- _Exercise materials_
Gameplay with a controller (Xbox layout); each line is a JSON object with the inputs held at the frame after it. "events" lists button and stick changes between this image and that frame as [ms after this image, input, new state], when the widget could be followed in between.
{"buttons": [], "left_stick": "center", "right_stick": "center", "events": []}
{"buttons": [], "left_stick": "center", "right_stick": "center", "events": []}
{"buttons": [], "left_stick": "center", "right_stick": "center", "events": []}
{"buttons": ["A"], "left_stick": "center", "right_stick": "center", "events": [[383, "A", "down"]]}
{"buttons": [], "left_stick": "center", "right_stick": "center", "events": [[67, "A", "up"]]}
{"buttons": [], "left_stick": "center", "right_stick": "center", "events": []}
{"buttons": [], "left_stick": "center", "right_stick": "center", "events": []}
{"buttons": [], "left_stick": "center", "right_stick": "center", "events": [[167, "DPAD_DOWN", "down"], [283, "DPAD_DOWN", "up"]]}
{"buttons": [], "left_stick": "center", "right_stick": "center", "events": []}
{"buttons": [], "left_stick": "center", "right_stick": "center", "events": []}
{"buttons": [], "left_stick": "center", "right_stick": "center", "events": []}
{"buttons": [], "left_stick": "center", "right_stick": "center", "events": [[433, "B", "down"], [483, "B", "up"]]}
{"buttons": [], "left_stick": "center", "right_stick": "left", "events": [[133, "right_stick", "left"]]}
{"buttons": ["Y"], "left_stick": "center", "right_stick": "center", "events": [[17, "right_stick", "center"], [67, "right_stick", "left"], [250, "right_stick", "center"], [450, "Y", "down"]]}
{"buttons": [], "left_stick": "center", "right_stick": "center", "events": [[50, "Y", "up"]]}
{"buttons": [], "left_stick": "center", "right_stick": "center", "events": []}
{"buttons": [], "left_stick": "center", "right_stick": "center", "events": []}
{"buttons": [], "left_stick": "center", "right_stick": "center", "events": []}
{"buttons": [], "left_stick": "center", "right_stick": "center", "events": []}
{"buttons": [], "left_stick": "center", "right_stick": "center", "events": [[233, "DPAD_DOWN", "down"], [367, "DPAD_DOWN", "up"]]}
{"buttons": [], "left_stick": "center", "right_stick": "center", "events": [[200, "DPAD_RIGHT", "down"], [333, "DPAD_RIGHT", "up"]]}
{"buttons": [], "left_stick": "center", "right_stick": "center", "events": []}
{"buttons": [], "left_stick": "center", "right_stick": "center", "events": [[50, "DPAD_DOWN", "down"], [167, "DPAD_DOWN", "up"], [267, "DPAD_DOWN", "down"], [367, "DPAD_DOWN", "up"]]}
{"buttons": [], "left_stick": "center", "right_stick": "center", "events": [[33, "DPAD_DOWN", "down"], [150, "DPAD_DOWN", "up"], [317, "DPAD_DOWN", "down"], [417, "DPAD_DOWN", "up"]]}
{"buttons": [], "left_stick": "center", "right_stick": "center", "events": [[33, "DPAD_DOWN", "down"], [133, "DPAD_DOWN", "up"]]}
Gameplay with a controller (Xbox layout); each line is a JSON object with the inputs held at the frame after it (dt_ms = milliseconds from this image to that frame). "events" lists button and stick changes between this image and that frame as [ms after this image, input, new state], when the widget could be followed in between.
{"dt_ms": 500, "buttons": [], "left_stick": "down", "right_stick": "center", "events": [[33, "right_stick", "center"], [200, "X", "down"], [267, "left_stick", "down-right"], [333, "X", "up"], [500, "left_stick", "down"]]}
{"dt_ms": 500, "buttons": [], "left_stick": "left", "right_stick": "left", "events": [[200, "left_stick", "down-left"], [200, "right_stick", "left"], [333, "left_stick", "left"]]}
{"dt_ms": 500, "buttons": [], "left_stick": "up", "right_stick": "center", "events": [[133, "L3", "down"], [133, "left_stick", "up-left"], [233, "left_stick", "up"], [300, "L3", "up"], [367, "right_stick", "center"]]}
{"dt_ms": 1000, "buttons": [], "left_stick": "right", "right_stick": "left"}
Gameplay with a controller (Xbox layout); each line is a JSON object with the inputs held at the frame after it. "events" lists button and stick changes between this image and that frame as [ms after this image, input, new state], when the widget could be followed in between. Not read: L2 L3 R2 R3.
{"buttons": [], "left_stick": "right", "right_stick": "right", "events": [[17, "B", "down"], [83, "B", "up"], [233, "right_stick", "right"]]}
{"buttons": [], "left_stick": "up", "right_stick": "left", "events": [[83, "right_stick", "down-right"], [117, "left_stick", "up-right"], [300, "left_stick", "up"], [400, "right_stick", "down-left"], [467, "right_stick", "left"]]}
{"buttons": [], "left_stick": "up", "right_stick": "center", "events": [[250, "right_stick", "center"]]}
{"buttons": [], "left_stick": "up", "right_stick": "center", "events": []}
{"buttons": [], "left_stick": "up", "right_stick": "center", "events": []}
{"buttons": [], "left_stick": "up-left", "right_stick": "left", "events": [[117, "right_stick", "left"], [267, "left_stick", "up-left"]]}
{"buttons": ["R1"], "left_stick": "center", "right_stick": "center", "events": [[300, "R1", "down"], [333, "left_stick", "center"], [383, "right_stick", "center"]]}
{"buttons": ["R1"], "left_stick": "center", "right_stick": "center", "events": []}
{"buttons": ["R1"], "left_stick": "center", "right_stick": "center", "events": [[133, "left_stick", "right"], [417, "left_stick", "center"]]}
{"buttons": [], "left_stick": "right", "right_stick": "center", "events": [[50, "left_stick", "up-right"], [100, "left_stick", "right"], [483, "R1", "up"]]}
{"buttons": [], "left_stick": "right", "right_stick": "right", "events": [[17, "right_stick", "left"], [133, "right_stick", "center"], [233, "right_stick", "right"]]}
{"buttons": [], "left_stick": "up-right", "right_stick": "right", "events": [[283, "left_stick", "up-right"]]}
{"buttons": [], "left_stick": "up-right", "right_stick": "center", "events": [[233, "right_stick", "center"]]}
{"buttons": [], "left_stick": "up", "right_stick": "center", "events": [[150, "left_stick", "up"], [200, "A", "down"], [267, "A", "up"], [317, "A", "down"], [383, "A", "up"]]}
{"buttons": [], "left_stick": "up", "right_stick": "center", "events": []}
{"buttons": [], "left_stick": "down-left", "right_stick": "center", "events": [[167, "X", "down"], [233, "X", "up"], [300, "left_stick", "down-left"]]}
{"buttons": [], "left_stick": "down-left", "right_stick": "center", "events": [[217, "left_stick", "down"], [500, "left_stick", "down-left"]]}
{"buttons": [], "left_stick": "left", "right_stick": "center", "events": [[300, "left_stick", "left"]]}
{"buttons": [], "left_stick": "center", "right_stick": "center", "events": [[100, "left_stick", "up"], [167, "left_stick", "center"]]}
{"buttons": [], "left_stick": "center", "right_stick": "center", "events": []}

- _Instructions to follow_
Every line above in which the word "with" occurs needs to be copied.

- _Answer to the problem_
Gameplay with a controller (Xbox layout); each line is a JSON object with the inputs held at the frame after it. "events" lists button and stick changes between this image and that frame as [ms after this image, input, new state], when the widget could be followed in between.
Gameplay with a controller (Xbox layout); each line is a JSON object with the inputs held at the frame after it (dt_ms = milliseconds from this image to that frame). "events" lists button and stick changes between this image and that frame as [ms after this image, input, new state], when the widget could be followed in between.
Gameplay with a controller (Xbox layout); each line is a JSON object with the inputs held at the frame after it. "events" lists button and stick changes between this image and that frame as [ms after this image, input, new state], when the widget could be followed in between. Not read: L2 L3 R2 R3.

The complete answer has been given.